#### [INSTRUCTIONS TO FOLLOW]
Output the listing in full. Every line stays exactly as it is.

#### [PROVIDED RECORDS]
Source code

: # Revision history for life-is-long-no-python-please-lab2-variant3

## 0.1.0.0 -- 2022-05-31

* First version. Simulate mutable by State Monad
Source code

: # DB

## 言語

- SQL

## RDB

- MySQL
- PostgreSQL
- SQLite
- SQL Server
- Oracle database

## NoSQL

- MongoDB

#### [FINISHED EXERCISE]
Source code

: # Revision history for life-is-long-no-python-please-lab2-variant3

## 0.1.0.0 -- 2022-05-31

* First version. Simulate mutable by State Monad
Source code

: # DB

## 言語

- SQL

## RDB

- MySQL
- PostgreSQL
- SQLite
- SQL Server
- Oracle database

## NoSQL

- MongoDB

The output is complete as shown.